“Whatever it takes must now also apply to our defense”
In our note from April of 2020, which now feels like half a lifetime ago rather than less than 5 years (it’s not the years but the miles?), we wrote about how COVID and the related crises had “made it clear that in many ways, reality is more like Calvinball” than an orderly system: one where “the rules of the game around the world appear to be in flux”. This week has provided yet more evidence, if any more was needed, for this view. We all knew that “All is fair in love and war” but the Bund market can testify to how jarring it is when we are confronted with a stark case of “needs must when the devil drives, and the consequences be damned”.
Around the same time that we were noting the weird flexibility of spending rules when it came to Covid spending, we wrote about how the Germans were perhaps the exception to that rule: people who were willing to stick to their principles. Principles like the “black zero”, which largely ruled out engaging in the hodgepodge of stimulus measures that other countries were ready to adopt on the fly.
How things change! It’s one thing to have the Trump administration do another quick whipsaw on tariffs – that’s so commonplace as to be barely noticeable. But it’s quite another when it’s the Germans offering the proofs that what you might have thought of as rules were actually more like suggestions (Pirates of the Caribbean version, or classic Ghostbusters (PG-13)). In response to the US’s winding down of its support for the war in Ukraine, European leaders found their martial spirit. Germany’s next chancellor took a page out of Mario Draghi’s playbook and said that “the rule for our defense now has to be ‘whatever it takes’”. It’s hard to exaggerate the scale of this sea change, if they actually meant it. “The new defense proposal recommends that ‘necessary defense spending’ above 1% of GDP should be exempt from debt brake restrictions, with no upper limit” (Emphasis our own). For casual observers who might wonder why this was a big deal, the BBC was happy to explain, “The debt brake has been written into Germany’s constitution, or Basic Law, and any change requires a two-thirds majority in parliament”. This isn’t just a spending proposal, but a constitutional amendment. But as we said above, needs must when the Devil drives through Kiev.
Whether this spending actually materializes is certainly not guaranteed, and there is a further wrinkle courtesy of the latest election results, “this [plan] would likely work at present – but would be very difficult to achieve once the newly elected parliament representatives come together for the first time later this month.” So, far from a foregone conclusion… but perhaps unsurprisingly, that hasn’t deterred markets. As this article notes, the “market reaction has widely been positive, with economists and analysts describing the moves as ‘historic’ and a ‘game changer’”. “Positive” is, of course, dependent on which side of the trade you are on, and holders of German government debt might feel differently. Bunds “suffered their worst day since the months following the fall of the Berlin Wall on an historic spending plan that will unlock hundreds of billions of euros for defense and infrastructure investments.” The irony certainly didn’t escape us. But, having made the mental shift that defense spending shouldn’t be hostage to debt brakes and whatnot, this article noted that “Germany called for the European Union to reform its fiscal rules to allow countries to make bigger defense expenditures without running afoul of the bloc’s budget rules”. Oh, and “European Commission President Ursula von der Leyen had already proposed the bloc extend €150 billion in loans to boost defense spending and loosen fiscal rules constraining national spending.” Some might wonder where the money will come from. This article suggests there might be some shifting of money away from welfare services, but… that seems like an unpopular opinion.

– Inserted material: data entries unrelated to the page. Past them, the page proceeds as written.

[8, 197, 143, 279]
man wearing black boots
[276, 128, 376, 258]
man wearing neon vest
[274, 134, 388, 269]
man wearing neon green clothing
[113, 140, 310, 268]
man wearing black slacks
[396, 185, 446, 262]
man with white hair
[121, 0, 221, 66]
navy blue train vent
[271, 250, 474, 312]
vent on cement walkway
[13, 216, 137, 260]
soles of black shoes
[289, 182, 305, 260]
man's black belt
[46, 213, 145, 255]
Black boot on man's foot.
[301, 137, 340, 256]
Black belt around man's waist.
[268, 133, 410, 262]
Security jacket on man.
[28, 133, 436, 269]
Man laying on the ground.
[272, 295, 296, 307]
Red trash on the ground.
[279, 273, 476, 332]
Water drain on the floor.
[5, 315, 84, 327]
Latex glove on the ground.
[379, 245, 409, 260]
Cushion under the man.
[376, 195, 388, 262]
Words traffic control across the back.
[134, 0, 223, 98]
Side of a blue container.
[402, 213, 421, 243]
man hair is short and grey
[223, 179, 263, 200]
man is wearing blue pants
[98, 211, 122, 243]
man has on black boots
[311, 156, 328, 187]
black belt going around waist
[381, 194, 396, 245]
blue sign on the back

Clearly Bund investors had their own ideas of who was likely to end up footing the bill, and they weren’t afraid to express it. But, when the Russians are coming, who cares what Bund buyers think? If Merz and Co do follow through, Bund investors (normally a conservative bunch) might wonder whether they would be better off joining the military.
P.S. Amid all the headlines about European tomfoolery, layoff announcements hit the highest level since July 2020 and were “the highest total for the month of February since 2009 during the global financial crisis”, and Secretary Bessent said earlier today that “access to cheap goods is not the essence of the American dream”. What a week!